筆者が実物を見た時計売り場のショーケース内では、メタリックなパープルといって差し支えないような色味に見えたが、実際に手に取ってみると、公式サイトでも書かれているように、角度によってはグリーンに近い表情を見せた。
購入後、さまざまな場所でこの時計を着けていると、すでにレビューしている「GA-2100TLS-8AJF(BEACH TIME LAPSEシリーズ)」と同様に、日光や照明、さらにはその強さの加減や質によって、いずれかの色が現れやすいといった傾向が現れるようだ。

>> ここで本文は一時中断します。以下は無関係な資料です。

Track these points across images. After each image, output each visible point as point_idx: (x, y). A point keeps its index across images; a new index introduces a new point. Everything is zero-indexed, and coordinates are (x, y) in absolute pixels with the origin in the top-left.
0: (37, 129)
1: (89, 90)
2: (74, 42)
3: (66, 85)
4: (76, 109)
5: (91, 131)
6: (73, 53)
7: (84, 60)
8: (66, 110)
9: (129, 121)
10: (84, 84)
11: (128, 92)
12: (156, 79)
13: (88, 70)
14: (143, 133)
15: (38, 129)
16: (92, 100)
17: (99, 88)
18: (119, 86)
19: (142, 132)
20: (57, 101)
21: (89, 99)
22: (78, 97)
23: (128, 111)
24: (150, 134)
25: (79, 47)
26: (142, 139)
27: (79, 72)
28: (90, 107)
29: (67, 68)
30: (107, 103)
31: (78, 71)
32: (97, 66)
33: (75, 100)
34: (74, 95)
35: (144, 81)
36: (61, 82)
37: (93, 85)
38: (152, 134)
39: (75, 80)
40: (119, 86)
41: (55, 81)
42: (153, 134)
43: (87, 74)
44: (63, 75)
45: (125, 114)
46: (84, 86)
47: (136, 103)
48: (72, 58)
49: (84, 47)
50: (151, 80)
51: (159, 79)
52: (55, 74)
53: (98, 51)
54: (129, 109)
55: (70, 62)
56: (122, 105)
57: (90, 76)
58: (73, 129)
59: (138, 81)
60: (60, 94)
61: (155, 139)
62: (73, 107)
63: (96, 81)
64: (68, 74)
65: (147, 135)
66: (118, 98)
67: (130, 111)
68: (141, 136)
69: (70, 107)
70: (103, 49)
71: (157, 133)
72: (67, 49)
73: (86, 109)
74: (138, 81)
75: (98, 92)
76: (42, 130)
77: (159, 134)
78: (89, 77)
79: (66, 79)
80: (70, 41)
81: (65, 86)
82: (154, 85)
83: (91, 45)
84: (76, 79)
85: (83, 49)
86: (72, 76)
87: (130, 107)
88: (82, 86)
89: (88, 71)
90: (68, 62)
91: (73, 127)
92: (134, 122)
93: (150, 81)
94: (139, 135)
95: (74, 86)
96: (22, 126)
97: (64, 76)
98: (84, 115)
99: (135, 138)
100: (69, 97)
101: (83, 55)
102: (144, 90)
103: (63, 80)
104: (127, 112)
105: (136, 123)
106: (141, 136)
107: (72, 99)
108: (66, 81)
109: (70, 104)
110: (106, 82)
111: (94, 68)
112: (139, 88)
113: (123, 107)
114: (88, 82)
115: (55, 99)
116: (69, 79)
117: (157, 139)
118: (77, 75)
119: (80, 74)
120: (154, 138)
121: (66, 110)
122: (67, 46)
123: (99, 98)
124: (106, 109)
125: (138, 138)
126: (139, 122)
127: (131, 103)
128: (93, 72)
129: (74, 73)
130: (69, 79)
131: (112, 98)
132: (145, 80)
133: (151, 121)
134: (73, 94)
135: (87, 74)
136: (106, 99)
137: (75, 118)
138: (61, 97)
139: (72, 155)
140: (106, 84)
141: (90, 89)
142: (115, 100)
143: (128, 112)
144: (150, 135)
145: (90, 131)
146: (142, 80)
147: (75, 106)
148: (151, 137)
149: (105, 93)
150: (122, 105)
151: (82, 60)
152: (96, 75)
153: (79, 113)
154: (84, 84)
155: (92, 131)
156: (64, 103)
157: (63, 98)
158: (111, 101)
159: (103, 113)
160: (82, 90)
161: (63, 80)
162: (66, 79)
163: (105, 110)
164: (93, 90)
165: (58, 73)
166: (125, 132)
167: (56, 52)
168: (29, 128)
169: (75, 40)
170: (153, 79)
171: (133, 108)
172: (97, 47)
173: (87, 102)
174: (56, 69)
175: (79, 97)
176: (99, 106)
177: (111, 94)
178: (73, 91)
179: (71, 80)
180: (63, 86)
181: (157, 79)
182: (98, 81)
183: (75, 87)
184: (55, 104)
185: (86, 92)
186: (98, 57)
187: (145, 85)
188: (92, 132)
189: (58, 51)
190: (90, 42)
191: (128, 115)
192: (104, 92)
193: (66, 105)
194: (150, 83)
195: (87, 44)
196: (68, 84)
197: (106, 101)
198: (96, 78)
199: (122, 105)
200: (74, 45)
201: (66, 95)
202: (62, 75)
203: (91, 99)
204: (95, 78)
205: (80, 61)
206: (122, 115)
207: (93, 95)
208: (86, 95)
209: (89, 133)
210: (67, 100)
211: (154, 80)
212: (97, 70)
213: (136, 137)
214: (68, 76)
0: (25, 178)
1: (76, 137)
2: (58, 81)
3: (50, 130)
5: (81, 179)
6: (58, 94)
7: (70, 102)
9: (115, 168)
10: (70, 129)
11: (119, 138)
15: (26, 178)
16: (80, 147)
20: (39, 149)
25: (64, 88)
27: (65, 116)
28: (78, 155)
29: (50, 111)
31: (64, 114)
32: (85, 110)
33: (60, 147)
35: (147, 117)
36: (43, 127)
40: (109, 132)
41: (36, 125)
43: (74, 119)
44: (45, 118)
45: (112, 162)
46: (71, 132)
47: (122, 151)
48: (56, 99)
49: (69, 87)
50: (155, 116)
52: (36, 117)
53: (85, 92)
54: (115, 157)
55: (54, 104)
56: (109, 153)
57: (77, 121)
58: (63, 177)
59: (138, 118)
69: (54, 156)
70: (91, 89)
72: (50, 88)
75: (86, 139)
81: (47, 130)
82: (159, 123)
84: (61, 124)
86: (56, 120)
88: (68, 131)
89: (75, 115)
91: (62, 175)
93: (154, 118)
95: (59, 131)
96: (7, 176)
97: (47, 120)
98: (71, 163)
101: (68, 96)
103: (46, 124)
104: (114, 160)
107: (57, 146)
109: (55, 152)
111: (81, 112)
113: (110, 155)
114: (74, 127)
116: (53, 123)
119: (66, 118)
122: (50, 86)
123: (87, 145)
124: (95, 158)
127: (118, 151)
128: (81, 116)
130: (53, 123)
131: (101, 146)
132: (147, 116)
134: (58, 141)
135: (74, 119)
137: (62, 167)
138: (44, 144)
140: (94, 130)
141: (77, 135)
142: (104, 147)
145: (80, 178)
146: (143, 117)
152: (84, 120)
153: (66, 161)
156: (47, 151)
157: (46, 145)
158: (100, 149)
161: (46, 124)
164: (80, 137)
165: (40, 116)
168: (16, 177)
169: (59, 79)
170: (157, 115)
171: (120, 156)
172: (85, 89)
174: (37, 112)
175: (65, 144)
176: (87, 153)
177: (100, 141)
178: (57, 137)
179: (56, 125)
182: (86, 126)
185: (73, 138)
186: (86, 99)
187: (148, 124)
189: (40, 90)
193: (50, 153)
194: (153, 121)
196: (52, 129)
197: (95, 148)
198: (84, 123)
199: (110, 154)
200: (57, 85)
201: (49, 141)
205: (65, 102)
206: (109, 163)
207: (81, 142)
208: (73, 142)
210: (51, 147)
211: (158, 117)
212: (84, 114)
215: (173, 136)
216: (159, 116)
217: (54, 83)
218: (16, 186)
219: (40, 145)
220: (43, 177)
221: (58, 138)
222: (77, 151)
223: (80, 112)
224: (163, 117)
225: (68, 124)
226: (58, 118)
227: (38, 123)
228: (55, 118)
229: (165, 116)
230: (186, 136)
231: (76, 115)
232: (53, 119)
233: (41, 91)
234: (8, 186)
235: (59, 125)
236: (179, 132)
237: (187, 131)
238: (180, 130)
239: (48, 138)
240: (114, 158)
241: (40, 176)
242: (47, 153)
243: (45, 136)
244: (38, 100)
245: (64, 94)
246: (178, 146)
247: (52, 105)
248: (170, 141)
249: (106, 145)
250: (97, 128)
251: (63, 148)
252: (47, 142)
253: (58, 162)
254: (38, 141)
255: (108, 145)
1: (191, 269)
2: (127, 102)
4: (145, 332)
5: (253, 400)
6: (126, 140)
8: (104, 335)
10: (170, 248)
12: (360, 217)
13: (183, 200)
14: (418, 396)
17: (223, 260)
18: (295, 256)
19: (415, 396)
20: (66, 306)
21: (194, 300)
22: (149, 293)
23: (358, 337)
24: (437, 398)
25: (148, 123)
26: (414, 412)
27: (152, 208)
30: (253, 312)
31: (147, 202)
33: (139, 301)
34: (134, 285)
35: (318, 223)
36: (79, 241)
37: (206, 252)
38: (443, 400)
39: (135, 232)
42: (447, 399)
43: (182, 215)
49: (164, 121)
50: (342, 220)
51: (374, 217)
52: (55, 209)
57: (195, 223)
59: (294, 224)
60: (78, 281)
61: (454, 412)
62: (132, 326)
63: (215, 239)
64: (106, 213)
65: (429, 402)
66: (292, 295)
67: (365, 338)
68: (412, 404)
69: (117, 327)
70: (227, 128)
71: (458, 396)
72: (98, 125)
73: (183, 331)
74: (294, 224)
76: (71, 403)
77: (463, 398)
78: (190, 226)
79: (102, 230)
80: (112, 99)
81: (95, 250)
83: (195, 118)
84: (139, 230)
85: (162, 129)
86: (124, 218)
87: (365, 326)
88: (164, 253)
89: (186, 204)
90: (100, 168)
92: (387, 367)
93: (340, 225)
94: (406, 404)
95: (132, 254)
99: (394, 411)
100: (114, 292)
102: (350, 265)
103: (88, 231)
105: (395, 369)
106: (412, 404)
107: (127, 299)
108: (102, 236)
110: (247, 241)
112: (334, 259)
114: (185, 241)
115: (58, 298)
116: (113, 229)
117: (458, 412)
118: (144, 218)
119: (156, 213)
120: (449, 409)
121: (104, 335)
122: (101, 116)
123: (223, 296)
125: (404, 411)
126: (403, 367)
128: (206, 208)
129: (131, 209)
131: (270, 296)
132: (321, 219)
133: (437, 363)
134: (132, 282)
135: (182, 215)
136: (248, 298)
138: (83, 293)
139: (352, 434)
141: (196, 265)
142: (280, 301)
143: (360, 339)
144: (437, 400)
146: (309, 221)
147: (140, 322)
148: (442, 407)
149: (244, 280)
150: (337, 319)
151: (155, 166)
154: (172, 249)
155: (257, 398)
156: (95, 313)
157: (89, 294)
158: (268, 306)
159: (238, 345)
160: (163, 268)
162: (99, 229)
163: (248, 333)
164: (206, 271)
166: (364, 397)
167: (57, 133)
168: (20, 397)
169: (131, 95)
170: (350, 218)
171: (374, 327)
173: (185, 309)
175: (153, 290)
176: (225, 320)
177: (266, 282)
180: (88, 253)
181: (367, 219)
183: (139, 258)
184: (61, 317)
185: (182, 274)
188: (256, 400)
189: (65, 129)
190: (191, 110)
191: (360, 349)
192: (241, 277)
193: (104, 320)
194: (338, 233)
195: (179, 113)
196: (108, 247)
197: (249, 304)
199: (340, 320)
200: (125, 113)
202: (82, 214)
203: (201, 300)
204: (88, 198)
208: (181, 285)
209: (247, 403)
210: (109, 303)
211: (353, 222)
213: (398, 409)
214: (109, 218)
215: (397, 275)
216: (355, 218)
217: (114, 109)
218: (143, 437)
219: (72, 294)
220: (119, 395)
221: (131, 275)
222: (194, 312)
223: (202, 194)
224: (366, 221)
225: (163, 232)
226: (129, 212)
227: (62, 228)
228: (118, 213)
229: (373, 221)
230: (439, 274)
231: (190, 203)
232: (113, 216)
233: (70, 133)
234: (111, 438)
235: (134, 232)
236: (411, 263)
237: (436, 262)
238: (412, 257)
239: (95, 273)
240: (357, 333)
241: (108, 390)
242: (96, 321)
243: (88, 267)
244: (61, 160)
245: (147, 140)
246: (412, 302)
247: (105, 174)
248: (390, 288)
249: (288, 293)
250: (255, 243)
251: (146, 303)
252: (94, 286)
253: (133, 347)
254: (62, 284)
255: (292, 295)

ここで問題なのは、この2色の間をさまようボディーカラーが、身に着けている服とどれだけマッチするかということである。確かにパープルとグリーンと言えど、いずれもメタリックなので合わせる服のレパートリーとしては、そこまで大きく変わることはないかもしれないが、それでも見え方によって印象が変わってしまうことは避けられない。
筆者がG SHOCKを選ぶときによく感じることの一つでもあるのだが、「ショーケースでかっこいい」と「実際に腕につけてもかっこいい」は必ずしも同義ではない。たとえば、どんなに単品でかっこよくても、服の色味に負けて個性を失ってしまったり、逆にあまりに奇抜な腕時計だと、服を食ってしまったりすることすらある。
この時計はどちらかというと後者のようになってしまう心配があったが、この塗装に含まれるラメ感と光沢感は、実際の金属ほどギラギラしたものではないので、筆者としてはさほど気にならなかった。飾っていても、実際に着けていてもかっこいいG SHOCKである。